--- Start of EXTRACTED RECORDS ---
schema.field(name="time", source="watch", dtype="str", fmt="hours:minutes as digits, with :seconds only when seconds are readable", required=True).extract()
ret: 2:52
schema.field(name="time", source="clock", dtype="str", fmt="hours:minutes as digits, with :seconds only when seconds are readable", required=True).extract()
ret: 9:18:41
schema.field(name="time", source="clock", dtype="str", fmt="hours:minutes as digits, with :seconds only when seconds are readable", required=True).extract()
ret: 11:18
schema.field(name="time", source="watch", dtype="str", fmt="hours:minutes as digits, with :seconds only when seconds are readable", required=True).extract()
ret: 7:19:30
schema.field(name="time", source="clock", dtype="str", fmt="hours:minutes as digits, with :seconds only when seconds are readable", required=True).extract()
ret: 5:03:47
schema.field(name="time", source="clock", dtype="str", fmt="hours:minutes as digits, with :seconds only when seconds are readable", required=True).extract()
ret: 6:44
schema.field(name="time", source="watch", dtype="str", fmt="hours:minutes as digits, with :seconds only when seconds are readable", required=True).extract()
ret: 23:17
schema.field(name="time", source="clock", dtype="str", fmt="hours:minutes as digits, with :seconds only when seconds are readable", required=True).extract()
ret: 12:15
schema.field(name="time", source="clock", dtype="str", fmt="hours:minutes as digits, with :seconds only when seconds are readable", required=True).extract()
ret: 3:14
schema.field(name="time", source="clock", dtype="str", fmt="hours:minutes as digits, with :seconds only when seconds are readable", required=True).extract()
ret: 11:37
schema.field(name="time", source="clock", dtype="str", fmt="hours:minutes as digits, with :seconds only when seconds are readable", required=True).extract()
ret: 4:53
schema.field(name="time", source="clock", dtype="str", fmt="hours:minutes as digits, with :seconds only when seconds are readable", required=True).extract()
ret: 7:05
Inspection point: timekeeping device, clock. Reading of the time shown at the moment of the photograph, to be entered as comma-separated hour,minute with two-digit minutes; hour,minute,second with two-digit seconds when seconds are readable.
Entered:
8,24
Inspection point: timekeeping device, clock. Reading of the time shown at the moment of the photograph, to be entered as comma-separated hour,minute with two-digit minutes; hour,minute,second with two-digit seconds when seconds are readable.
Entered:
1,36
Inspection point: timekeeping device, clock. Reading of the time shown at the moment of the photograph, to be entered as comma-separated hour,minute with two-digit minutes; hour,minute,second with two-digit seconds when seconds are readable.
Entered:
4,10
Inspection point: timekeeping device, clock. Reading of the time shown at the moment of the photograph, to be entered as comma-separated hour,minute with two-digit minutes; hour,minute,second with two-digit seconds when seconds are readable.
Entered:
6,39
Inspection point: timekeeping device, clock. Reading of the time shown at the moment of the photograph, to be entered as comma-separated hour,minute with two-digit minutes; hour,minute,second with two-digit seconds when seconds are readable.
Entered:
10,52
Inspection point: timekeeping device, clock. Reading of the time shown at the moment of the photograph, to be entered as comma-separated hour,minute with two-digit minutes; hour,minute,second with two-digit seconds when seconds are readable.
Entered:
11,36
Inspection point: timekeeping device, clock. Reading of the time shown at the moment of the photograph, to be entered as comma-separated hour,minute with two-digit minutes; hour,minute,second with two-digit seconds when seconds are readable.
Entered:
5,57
--- End of EXTRACTED RECORDS ---
### STATED TASK:
Copy out the lines of the material from its very first line through the line containing "ret: 9:18:41", both ends included, reproducing each one without change.

### RESULT FOR THIS EXERCISE:
schema.field(name="time", source="watch", dtype="str", fmt="hours:minutes as digits, with :seconds only when seconds are readable", required=True).extract()
ret: 2:52
schema.field(name="time", source="clock", dtype="str", fmt="hours:minutes as digits, with :seconds only when seconds are readable", required=True).extract()
ret: 9:18:41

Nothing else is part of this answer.